__Your objective__. Reproduce the part of the boat drive claims starting at "5. The drive" and ending at "of the watercraft.".

__Study text__.
○ ○ ○ ○

All The Claims

1. A drive arrangement for an inboard-outboard drive engine of a watercraft, the drive arrangement comprising:
a drive unit (2) with an upper part (3) arranged in a hull (1) of the watercraft and a lower part (4) which extends through a sealed opening in the hull (1) into surrounding water such that a drivetrain extends through the drive unit (2), by which at least one propeller, supported by the lower part (4), can be driven by a motor coupled to the upper part (3),
the upper part (3) being in contact with a carrier system which, by virtue of a plurality of supporting units (12A-12D), supports reaction forces and torques produced in the drive unit (2) in a longitudinal transverse direction and a vertical direction relative to the hull (1),
the carrier system comprising at least four supporting units (12A-12D), each with at least one supporting element, and the at least four supporting units (12A-12D) being positioned uniformly around the upper part (3) of the drive unit (2) and connected thereto, and
the at least four supporting units (12A-12D) being positioned in equal numbers on two sides of the upper part (3) of the drive unit (2) and each of the two sides are, in each case, connected to the upper part (3), via a respective common carrier arm (11A, 11B), the carrier arms (11A, 11B) comprising, in each case, a hollow profile with a rectangular cross-section and being, in each case, fixed to the upper part (3) via a attachment (18A, 18B).
2. The drive arrangement according to claim 1, wherein the carrier arms (11A, 11B) are provided with transverse ribs (17).
3. The drive arrangement according to claim 1, wherein each supporting element is a rubber mounting (15) that acts on two sides.
4. The drive arrangement according to claim 1, wherein a plate arrangement (5) is provided in the opening of the hull (1), which carries the drive unit (2), and a static seal (13) is provided between the plate arrangement (5) and the hull (1) and a flexible seal (14) is provided between the plate arrangement (5) and the drive unit (2).
5. The drive arrangement according to claim 1, wherein the lower part (4) of the drive unit (2) is rotatable relative to the upper part (3).
6. The drive arrangement according to claim 1, wherein two propellers are supported by the lower part (4) of the drive unit (2), and the two propellers rotate in opposite directions during drive of the watercraft.

○ ○ ○ ○

__Recorded information__.
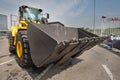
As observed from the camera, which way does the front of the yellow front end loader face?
facing the viewer and to the right of the viewer
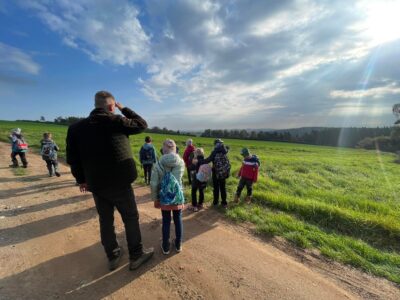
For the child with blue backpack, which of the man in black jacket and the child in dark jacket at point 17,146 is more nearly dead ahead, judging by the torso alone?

○ ○ ○ ○

__Output of the exercise__.
5. The drive arrangement according to claim 1, wherein the lower part (4) of the drive unit (2) is rotatable relative to the upper part (3).
6. The drive arrangement according to claim 1, wherein two propellers are supported by the lower part (4) of the drive unit (2), and the two propellers rotate in opposite directions during drive of the watercraft.